- _SUPPLIED PASSAGE_

Converting between data types

Parsing numbers

It seems like it should be straightforward to parse a number, but three problems make it tricky:

  1. People write numbers differently in different parts of the world. For example, some countries use . in between the integer and fractional parts of a real number, while others use ,.

  2. Numbers are often surrounded by other characters that provide some context, like “$1000” or “10%”.

  3. Numbers often contain “grouping” characters to make them easier to read, like “1,000,000”, and these grouping characters vary around the world.

To address the first problem, readr has the notion of a “locale”, an object that specifies parsing options that differ from place to place. When parsing numbers, the most important option is the character you use for the decimal mark. You can override the default value of . by creating a new locale and setting the decimal_mark argument:

parse_double("1.23")
## [1] 1.23
parse_double("1,23", locale = locale(decimal_mark = ","))
## [1] 1.23


readr’s default locale is US-centric, because generally R is US-centric (i.e. the documentation of base R is written in American English). An alternative approach would be to try and guess the defaults from your operating system. This is hard to do well, and, more importantly, makes your code fragile: even if it works on your computer, it might fail when you email it to a colleague in another country.

parse_number() addresses the second problem: it ignores non-numeric characters before and after the number. This is particularly useful for currencies and percentages, but also works to extract numbers embedded in text.

- _RECORDS PROVIDED_
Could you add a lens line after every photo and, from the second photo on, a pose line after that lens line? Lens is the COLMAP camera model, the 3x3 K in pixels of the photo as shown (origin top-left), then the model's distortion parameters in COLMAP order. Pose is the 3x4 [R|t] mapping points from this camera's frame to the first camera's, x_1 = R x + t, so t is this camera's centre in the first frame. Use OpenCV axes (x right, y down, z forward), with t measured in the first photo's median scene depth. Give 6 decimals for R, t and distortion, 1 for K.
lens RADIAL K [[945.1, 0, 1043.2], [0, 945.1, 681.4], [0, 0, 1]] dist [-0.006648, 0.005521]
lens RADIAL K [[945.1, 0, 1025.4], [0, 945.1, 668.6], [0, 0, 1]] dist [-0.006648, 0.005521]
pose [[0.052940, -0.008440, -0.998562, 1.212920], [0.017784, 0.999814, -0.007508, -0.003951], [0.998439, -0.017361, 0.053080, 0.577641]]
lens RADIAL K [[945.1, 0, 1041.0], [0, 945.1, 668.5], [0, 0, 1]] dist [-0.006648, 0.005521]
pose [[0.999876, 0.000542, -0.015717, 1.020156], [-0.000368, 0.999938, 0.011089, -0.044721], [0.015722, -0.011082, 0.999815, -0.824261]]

...

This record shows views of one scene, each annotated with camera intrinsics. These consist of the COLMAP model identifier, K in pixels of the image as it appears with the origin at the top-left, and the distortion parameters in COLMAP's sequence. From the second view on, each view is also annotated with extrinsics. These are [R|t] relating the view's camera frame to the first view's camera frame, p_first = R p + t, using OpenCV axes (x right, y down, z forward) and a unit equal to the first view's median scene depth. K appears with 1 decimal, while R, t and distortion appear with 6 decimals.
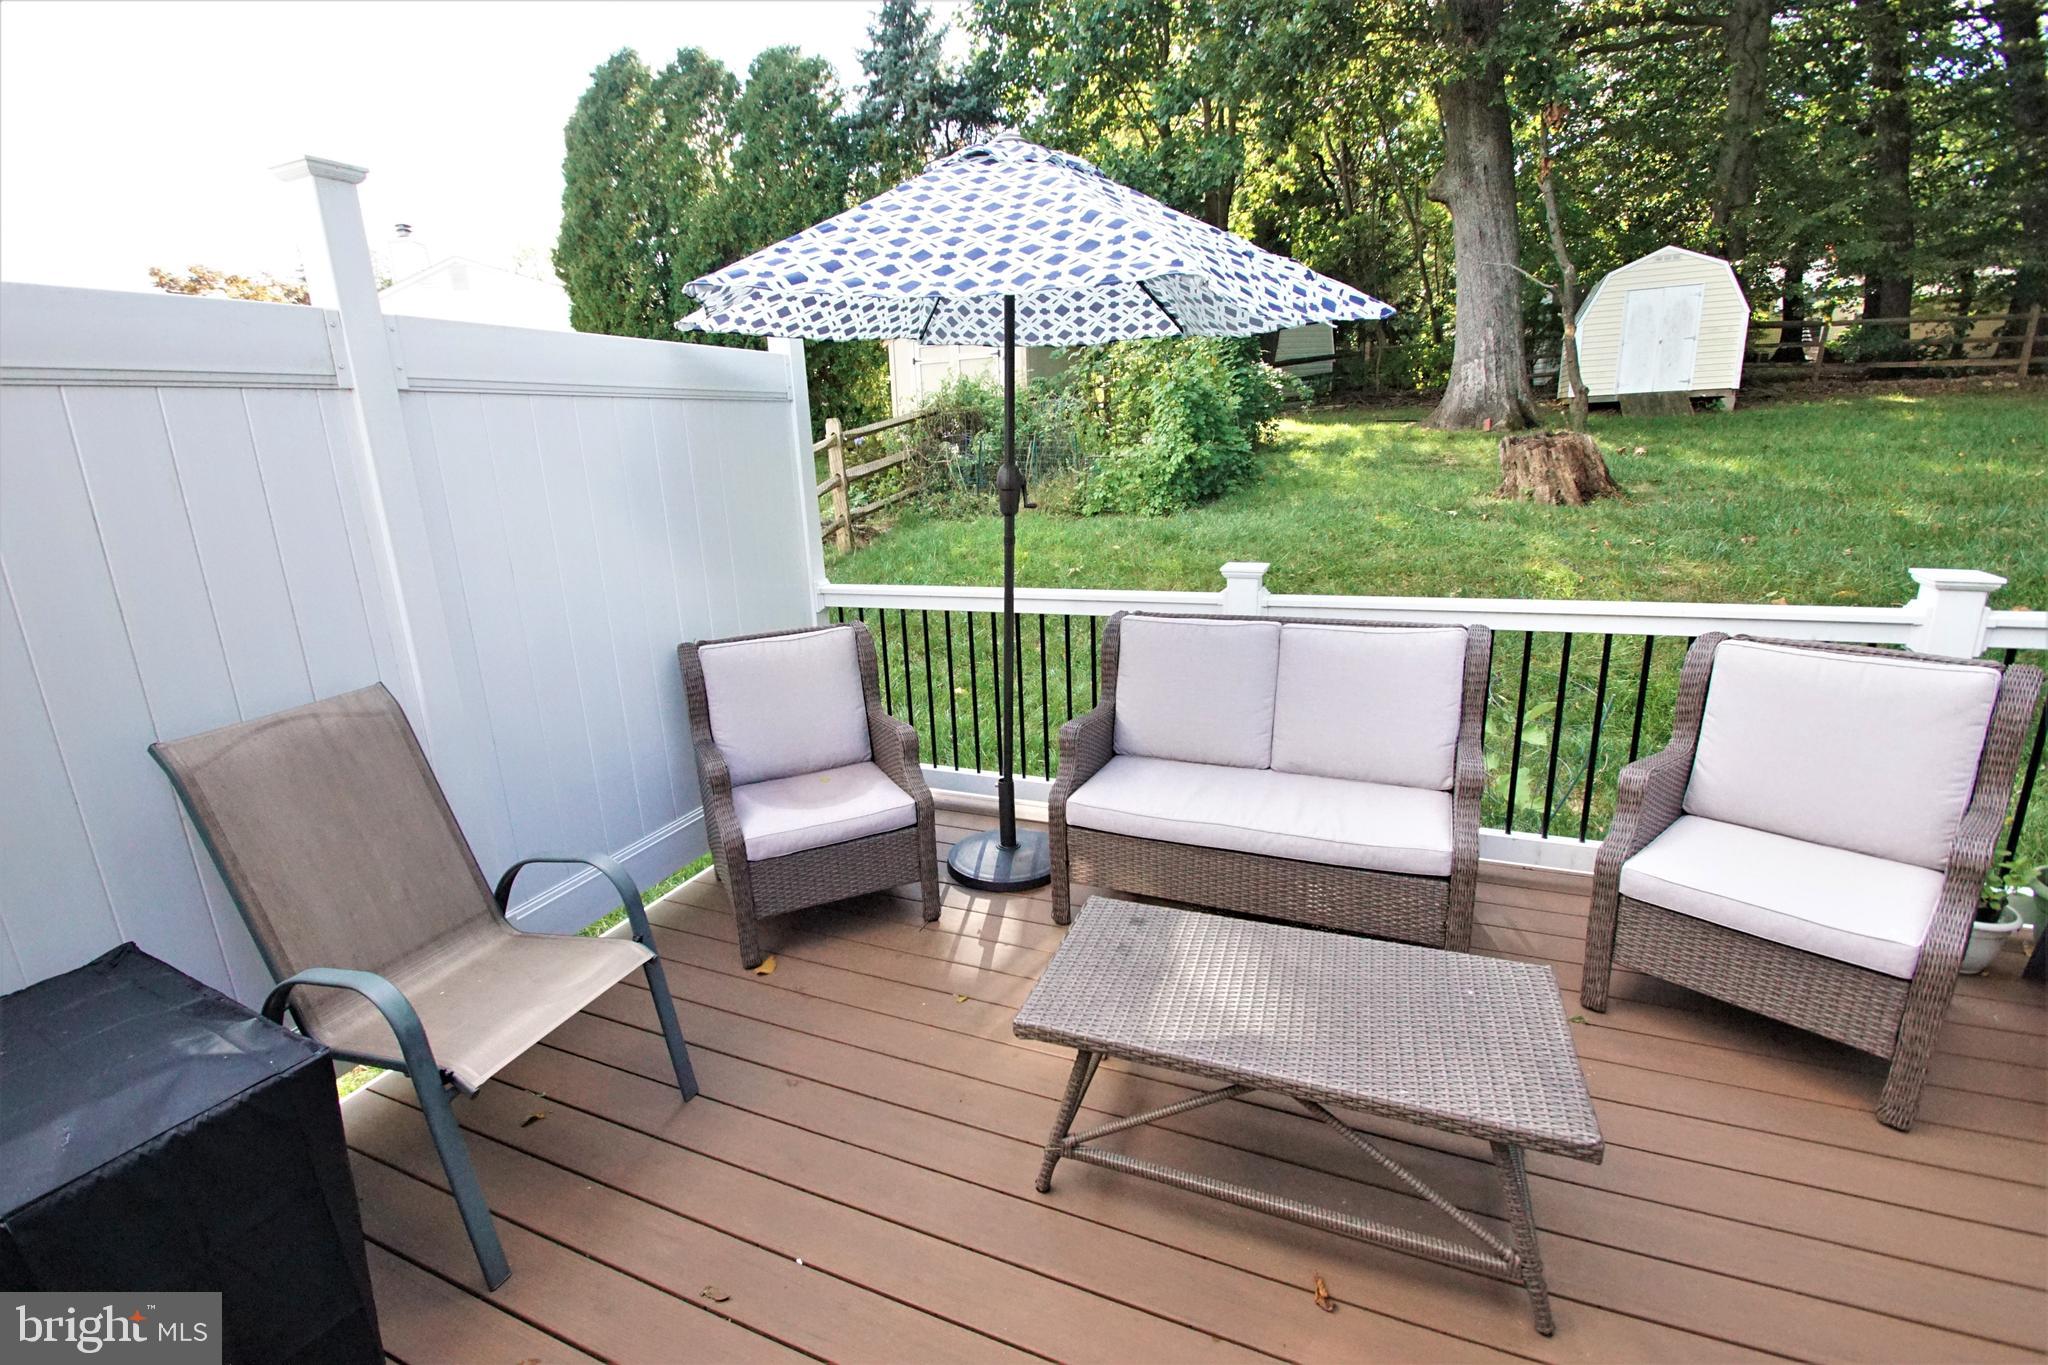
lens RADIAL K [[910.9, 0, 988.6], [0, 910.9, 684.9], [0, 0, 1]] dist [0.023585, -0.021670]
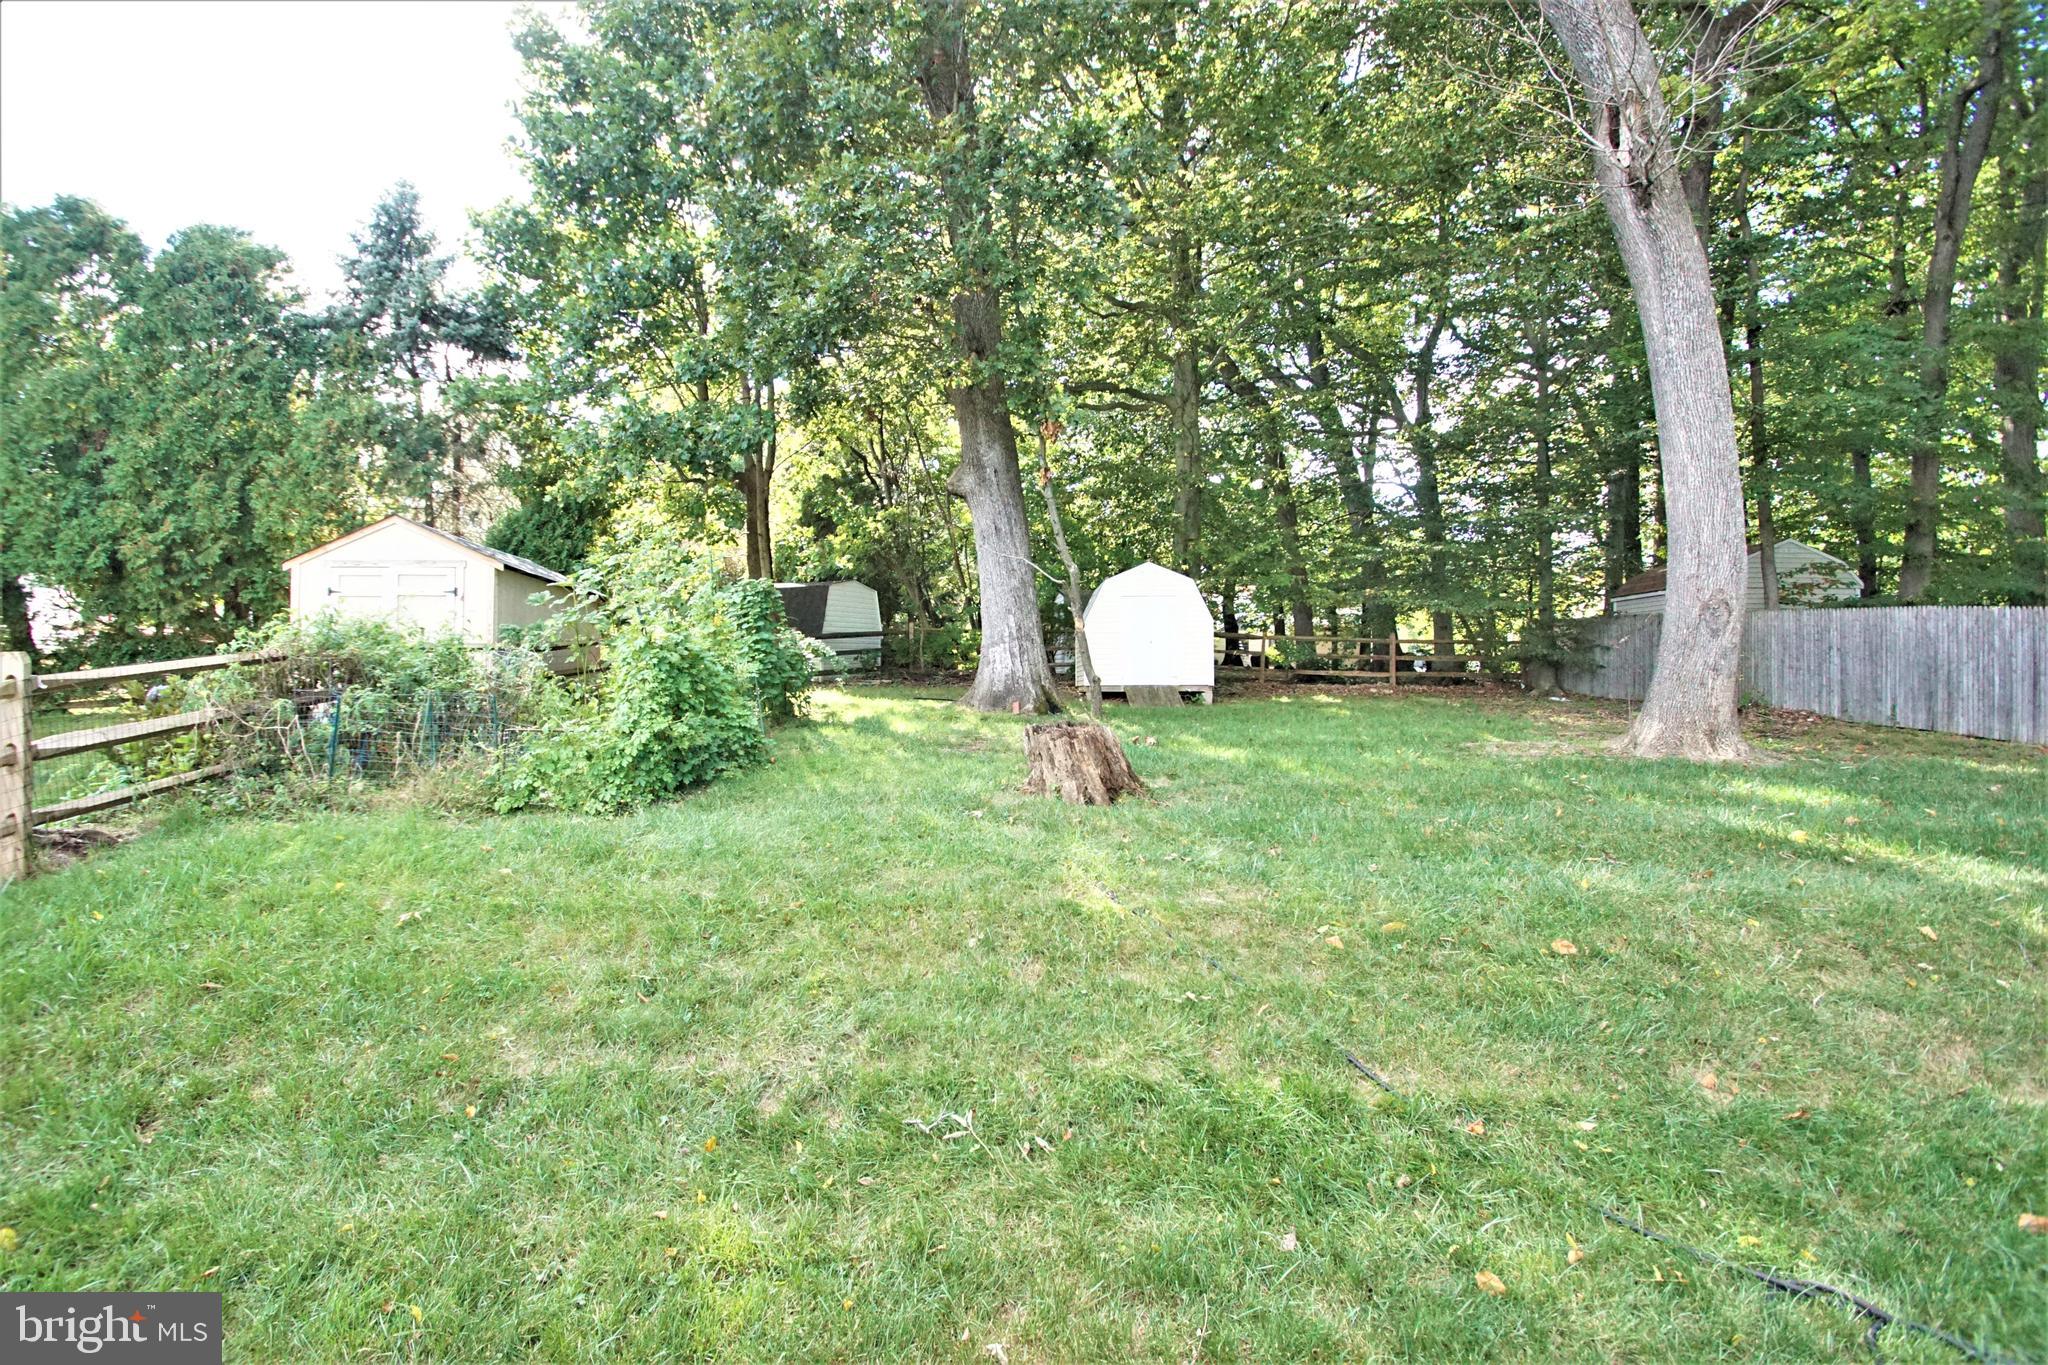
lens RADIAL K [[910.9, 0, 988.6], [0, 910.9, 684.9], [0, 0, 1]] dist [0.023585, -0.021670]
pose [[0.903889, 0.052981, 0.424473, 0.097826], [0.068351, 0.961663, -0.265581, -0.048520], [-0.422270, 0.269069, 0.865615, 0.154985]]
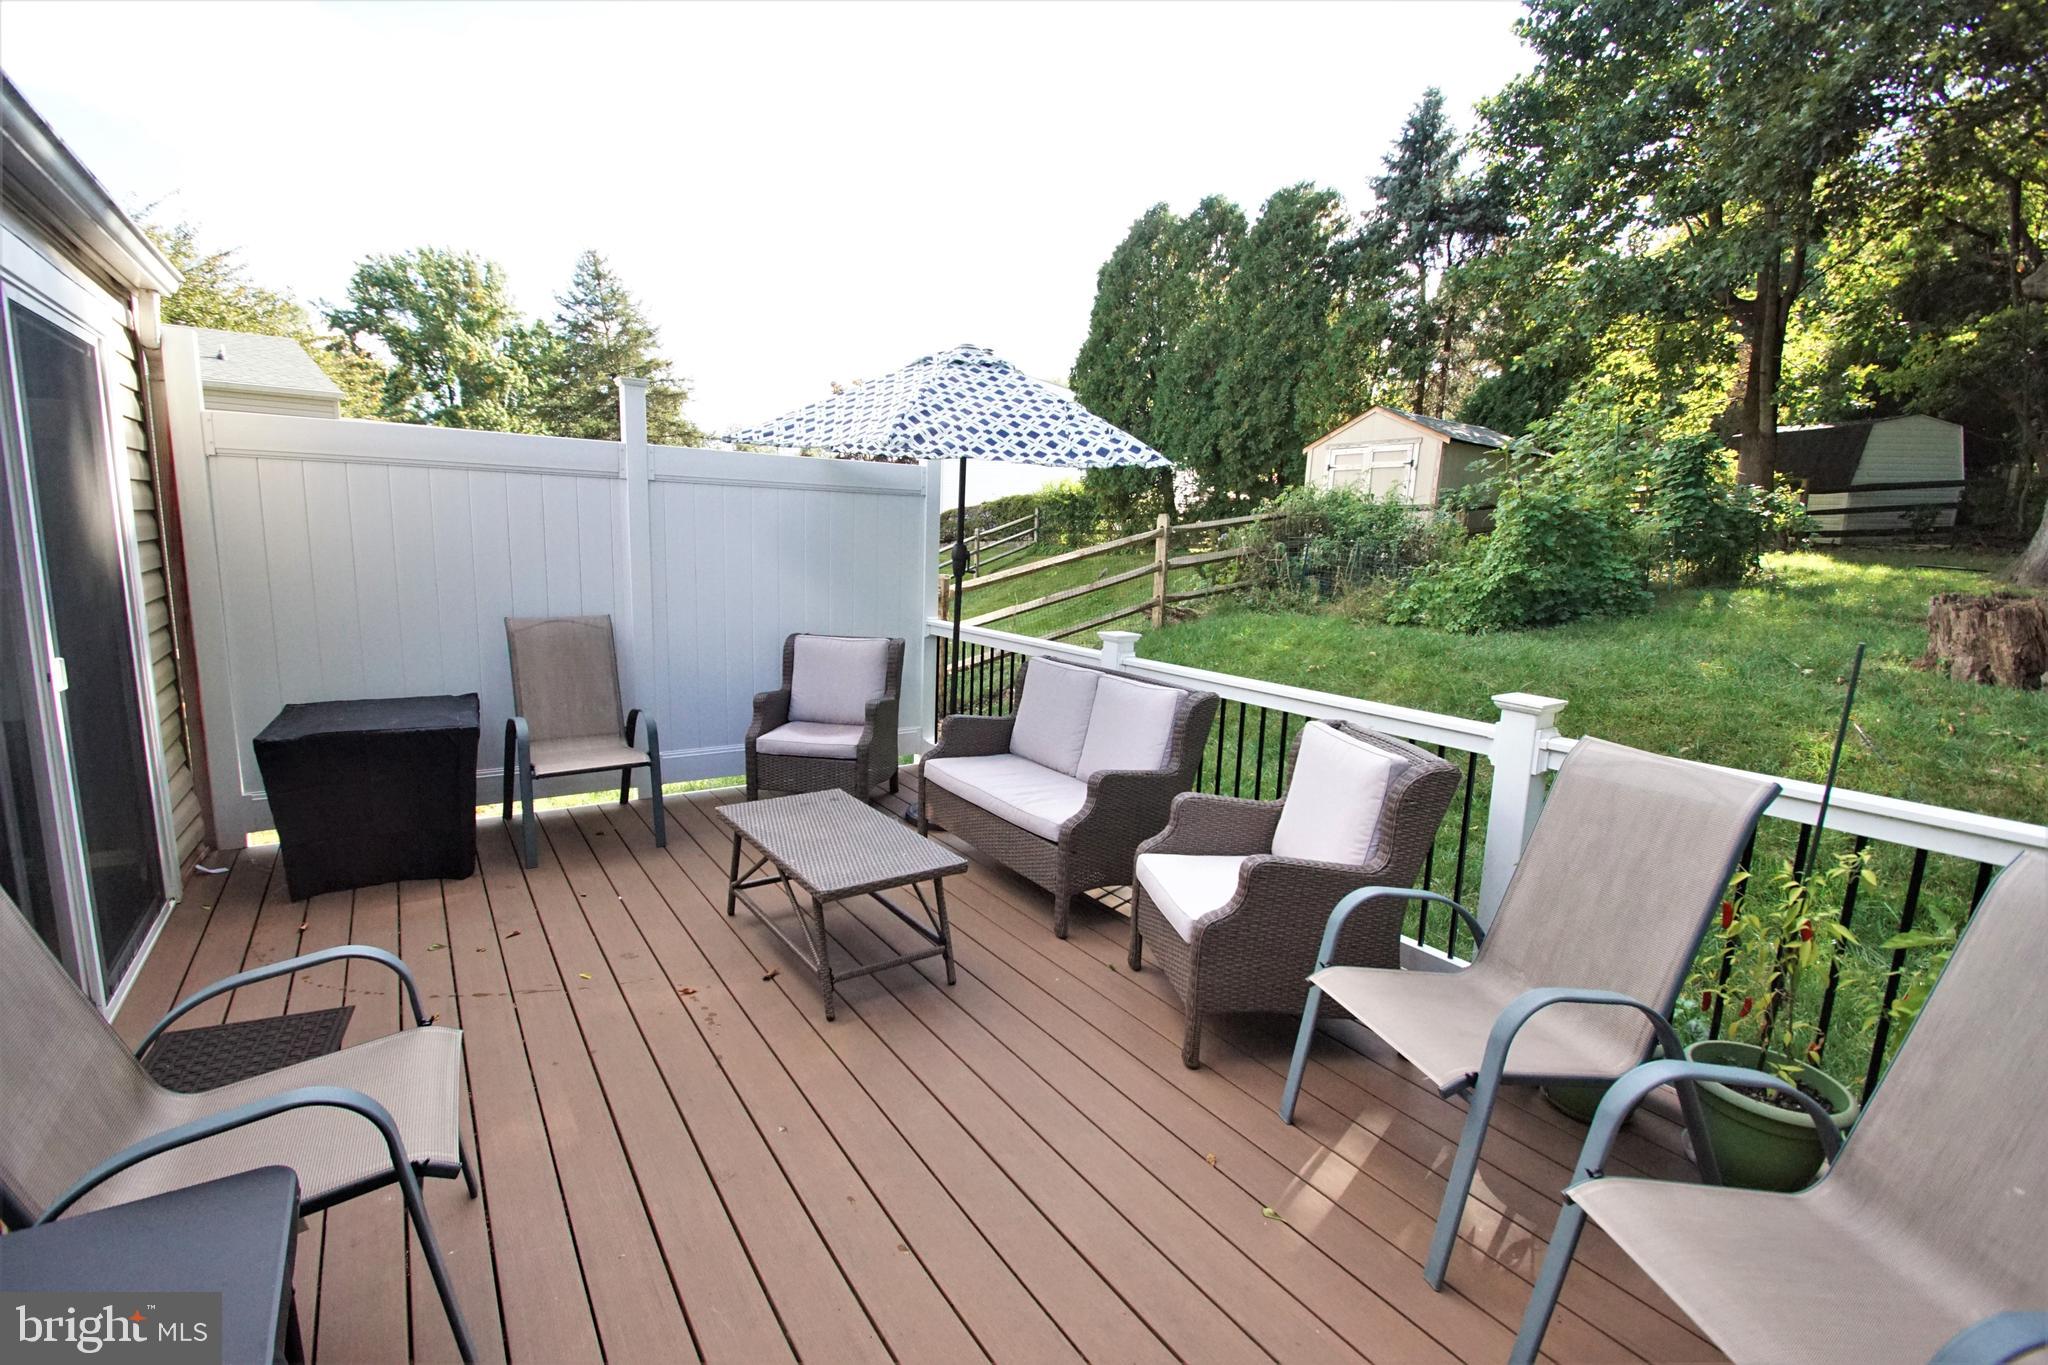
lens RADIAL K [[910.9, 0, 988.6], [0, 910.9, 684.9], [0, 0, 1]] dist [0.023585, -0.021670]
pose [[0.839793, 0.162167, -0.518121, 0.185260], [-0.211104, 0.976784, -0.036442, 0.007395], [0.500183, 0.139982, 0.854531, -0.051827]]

- _WHAT YOU HAVE TO DO_
Continue the passage on parsing numbers from its final sentence, in the same textbook voice.

- _RESPONSE FOR THIS EXERCISE_
parse_number("$100")
## [1] 100
parse_number("20%")
## [1] 20
parse_number("It cost $123.45")
## [1] 123.45


The final problem is addressed by the combination of parse_number() and the locale as parse_number() will ignore the “grouping mark”:

# Used in America
parse_number("$123,456,789")
## [1] 123456789
# Used in many parts of Europe
parse_number("123.456.789", locale = locale(grouping_mark = "."))
## [1] 123456789
# Used in Switzerland
parse_number("123'456'789", locale = locale(grouping_mark = "'"))
## [1] 123456789



Dates

Dates can be tricky! If you work with date data, I suggest you review chapters 11.3.4 and 16 in R4DS.



Converting between data types with parse_x() functions

We can use the parse_x() functions in combination with mutate() to clean up values in a variable. Let’s have a look at how to clean up this dataset:

mess = read_tsv("https://raw.githubusercontent.com/nt246/NTRES6940-data-science/master/datasets/messy_data.tsv", locale = locale(decimal_mark = ","))
## Parsed with column specification:
## cols(
##   item = col_character(),
##   price = col_character(),
##   size = col_double()
## )
# What happens if we run this without the locale argument?

Let’s clean up the price column

mess %>% 
  mutate(price = parse_number(price))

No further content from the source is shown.